Published online by Cambridge University Press:  03 March 2011

Abstract

Actors in fluid African urban environments try to make collaborative social action work, collective responsibility enforceable, and instruments of power effective and legitimate. These efforts give rise to an uneasy tension between the adoption of normative discourses concerning urban management and governance, the ways in which urban residents attempt to adapt to a vast range of new opportunities and crises, and the role of the city as a place of experimentation. Given this tension, what are diverse groups of African urban residents doing to make cities habitable and to use cities as a means of enlarging the spatial parameters in which they operate? Focusing on the site of one of urban Africa's major governance restructuring projects, Pikine, Senegal, the article discusses a particular instance of translocal economic collaboration among three discrete groups of women. Whereas the major intervention, the City Project, sought to promote greater co-ordination among the localities making up Pikine, ‘real’ co-ordination, as exemplified by these women's collaboration, may be taking place in unanticipated and relatively invisible ways. Through examining some of the intricate difficulties actors often face in operating at translocal levels, ‘small leaps’ across scale are sometimes significant accomplishments and potentially important precursors to new extended forms of economic collaboration.
____
### Work request A
What was the name of the major intervention at Pikine that the abstract discusses?
____
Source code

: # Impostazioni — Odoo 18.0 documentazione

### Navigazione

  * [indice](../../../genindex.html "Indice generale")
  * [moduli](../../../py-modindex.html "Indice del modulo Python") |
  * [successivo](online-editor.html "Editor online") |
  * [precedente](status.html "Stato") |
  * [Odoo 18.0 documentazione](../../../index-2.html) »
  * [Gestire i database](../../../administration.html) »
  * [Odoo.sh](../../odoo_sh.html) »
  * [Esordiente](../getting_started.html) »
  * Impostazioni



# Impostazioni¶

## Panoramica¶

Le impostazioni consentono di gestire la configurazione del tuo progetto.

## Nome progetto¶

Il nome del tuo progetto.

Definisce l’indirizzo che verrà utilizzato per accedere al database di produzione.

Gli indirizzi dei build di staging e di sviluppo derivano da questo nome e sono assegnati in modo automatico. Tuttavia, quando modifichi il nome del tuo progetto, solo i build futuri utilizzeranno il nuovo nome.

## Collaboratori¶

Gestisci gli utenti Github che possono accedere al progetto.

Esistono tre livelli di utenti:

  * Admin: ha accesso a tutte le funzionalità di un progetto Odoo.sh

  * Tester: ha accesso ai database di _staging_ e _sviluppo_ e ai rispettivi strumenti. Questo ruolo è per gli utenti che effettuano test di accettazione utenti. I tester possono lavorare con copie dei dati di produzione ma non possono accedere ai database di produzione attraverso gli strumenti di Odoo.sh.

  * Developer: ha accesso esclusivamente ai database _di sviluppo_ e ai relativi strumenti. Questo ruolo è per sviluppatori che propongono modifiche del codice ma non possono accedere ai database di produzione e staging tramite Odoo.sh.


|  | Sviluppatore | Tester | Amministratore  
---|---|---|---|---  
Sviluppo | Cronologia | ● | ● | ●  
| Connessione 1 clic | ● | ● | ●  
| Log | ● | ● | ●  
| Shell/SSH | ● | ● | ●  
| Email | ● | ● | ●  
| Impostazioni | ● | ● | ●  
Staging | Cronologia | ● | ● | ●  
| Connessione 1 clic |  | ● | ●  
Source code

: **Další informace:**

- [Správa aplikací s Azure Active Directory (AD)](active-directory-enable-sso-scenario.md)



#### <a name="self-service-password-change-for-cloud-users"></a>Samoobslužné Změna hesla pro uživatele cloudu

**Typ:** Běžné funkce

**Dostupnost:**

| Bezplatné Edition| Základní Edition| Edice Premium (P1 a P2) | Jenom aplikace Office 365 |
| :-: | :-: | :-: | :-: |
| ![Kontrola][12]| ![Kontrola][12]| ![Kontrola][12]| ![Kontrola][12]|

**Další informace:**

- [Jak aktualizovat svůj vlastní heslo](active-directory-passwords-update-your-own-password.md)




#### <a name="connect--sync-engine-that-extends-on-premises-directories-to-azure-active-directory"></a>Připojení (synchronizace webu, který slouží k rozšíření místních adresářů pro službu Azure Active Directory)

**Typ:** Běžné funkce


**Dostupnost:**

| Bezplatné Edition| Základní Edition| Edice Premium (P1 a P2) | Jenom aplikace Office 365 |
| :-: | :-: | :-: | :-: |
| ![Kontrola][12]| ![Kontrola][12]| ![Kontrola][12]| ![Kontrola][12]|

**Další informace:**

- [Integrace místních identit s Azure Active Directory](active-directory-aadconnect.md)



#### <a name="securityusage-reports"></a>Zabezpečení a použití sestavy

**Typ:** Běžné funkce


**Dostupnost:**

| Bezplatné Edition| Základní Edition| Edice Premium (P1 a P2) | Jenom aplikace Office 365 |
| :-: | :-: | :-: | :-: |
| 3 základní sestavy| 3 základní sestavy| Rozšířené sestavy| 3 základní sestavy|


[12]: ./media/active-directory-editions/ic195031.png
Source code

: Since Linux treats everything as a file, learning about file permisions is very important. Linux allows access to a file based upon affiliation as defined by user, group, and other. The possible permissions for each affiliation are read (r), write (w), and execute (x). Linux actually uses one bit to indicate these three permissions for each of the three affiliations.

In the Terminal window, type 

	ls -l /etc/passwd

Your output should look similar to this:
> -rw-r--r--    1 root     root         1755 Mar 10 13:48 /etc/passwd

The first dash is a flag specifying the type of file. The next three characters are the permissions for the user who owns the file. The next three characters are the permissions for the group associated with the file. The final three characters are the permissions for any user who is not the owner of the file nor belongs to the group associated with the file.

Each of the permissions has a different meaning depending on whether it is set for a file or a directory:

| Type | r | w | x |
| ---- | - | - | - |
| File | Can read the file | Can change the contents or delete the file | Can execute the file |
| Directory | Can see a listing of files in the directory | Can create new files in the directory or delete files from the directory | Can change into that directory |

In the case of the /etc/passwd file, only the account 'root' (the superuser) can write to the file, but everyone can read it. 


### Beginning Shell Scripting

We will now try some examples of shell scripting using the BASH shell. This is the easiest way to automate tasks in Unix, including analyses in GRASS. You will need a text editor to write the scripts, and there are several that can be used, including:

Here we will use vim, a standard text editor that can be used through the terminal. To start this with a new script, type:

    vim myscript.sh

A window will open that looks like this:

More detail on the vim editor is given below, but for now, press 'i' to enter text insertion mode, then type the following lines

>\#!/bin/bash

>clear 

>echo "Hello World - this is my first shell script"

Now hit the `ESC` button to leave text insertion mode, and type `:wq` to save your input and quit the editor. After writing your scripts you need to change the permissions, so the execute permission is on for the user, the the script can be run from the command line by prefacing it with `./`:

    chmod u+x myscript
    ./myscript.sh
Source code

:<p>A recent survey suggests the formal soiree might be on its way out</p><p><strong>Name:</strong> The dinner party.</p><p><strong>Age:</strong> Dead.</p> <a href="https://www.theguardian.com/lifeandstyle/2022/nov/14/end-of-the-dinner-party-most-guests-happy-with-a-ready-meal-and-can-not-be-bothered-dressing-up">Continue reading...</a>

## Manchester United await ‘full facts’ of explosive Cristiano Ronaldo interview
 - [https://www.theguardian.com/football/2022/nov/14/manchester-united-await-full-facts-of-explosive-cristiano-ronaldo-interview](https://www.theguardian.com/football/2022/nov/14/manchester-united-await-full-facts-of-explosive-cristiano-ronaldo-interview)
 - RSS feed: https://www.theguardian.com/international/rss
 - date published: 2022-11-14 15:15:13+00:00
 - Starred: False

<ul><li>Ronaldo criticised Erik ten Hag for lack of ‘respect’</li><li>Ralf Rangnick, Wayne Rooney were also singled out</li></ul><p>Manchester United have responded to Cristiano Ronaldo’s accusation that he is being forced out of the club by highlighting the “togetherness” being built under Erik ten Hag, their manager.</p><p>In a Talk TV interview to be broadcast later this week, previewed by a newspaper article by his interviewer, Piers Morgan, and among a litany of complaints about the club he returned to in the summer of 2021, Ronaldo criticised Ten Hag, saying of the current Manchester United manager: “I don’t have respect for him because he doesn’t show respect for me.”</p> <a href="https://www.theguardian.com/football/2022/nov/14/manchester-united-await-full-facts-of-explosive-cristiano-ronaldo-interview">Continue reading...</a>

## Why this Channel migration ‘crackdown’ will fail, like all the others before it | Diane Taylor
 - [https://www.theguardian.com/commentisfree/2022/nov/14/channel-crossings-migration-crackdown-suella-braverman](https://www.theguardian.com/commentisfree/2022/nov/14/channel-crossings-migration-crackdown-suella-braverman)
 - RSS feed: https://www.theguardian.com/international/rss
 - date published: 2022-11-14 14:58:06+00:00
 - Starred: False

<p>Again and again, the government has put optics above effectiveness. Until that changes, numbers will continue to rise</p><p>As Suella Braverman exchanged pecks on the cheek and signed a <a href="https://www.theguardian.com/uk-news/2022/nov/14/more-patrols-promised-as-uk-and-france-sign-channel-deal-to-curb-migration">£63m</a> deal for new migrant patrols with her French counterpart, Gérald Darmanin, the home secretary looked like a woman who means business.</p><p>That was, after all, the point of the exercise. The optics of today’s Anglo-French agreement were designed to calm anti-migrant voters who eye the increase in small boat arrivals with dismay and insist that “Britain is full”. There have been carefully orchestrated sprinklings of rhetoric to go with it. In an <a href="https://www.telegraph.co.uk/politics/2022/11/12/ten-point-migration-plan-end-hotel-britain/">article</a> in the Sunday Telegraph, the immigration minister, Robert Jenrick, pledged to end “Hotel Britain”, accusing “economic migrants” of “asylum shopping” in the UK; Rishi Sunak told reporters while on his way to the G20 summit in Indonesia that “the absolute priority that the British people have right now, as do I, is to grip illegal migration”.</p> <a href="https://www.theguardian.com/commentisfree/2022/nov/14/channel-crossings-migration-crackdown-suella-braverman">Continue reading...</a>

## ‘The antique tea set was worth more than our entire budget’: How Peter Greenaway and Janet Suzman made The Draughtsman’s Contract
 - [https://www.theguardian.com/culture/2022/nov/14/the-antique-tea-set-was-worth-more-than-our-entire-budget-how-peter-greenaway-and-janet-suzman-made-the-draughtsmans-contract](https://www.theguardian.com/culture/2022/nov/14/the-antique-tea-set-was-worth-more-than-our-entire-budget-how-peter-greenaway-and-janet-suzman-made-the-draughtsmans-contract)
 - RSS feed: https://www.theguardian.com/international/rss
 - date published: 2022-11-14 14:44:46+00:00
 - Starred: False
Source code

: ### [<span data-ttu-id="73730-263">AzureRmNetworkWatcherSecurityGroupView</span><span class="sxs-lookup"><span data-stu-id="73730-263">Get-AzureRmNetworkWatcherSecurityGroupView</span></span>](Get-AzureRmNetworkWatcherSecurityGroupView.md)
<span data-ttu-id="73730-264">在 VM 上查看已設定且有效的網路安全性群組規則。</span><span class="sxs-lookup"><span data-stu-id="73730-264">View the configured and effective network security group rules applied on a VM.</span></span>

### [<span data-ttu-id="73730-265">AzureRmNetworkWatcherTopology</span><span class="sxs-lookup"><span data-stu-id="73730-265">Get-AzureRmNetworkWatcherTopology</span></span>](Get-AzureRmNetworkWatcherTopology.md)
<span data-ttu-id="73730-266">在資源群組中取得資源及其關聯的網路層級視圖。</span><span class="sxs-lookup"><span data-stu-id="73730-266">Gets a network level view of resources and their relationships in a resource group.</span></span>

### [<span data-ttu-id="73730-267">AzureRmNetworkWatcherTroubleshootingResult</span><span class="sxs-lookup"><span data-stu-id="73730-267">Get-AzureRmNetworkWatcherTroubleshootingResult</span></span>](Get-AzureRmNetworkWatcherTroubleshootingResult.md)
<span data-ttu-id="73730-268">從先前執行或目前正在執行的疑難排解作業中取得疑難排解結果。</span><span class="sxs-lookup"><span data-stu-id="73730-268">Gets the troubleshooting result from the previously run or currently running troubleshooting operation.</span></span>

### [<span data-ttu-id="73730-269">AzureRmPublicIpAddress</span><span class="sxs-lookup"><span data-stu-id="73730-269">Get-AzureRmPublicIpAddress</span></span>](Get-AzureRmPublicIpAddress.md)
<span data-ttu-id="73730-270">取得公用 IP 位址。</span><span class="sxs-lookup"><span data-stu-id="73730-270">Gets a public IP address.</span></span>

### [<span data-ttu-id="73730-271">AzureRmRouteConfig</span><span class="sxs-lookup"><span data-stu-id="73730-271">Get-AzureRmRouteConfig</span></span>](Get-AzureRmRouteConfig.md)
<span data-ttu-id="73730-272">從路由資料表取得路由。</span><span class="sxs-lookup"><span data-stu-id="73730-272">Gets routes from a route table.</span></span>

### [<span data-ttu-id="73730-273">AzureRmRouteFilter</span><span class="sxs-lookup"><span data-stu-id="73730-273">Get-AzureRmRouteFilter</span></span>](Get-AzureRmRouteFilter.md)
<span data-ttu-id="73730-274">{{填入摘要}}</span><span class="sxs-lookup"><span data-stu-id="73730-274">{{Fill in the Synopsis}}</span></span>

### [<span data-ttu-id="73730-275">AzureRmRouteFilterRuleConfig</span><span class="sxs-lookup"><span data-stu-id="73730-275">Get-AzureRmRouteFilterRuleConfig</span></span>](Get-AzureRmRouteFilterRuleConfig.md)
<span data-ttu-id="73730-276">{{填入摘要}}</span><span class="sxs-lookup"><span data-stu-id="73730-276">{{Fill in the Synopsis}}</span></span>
____
### Work request B
Reproduce the records word for word, starting at their first line and ending with the line that contains "staging tramite Odoo.sh.".

### Answer section A
The City Project.

### Answer section B
Source code

: # Impostazioni — Odoo 18.0 documentazione

### Navigazione

  * [indice](../../../genindex.html "Indice generale")
  * [moduli](../../../py-modindex.html "Indice del modulo Python") |
  * [successivo](online-editor.html "Editor online") |
  * [precedente](status.html "Stato") |
  * [Odoo 18.0 documentazione](../../../index-2.html) »
  * [Gestire i database](../../../administration.html) »
  * [Odoo.sh](../../odoo_sh.html) »
  * [Esordiente](../getting_started.html) »
  * Impostazioni



# Impostazioni¶

## Panoramica¶

Le impostazioni consentono di gestire la configurazione del tuo progetto.

## Nome progetto¶

Il nome del tuo progetto.

Definisce l’indirizzo che verrà utilizzato per accedere al database di produzione.

Gli indirizzi dei build di staging e di sviluppo derivano da questo nome e sono assegnati in modo automatico. Tuttavia, quando modifichi il nome del tuo progetto, solo i build futuri utilizzeranno il nuovo nome.

## Collaboratori¶

Gestisci gli utenti Github che possono accedere al progetto.

Esistono tre livelli di utenti:

  * Admin: ha accesso a tutte le funzionalità di un progetto Odoo.sh

  * Tester: ha accesso ai database di _staging_ e _sviluppo_ e ai rispettivi strumenti. Questo ruolo è per gli utenti che effettuano test di accettazione utenti. I tester possono lavorare con copie dei dati di produzione ma non possono accedere ai database di produzione attraverso gli strumenti di Odoo.sh.

  * Developer: ha accesso esclusivamente ai database _di sviluppo_ e ai relativi strumenti. Questo ruolo è per sviluppatori che propongono modifiche del codice ma non possono accedere ai database di produzione e staging tramite Odoo.sh.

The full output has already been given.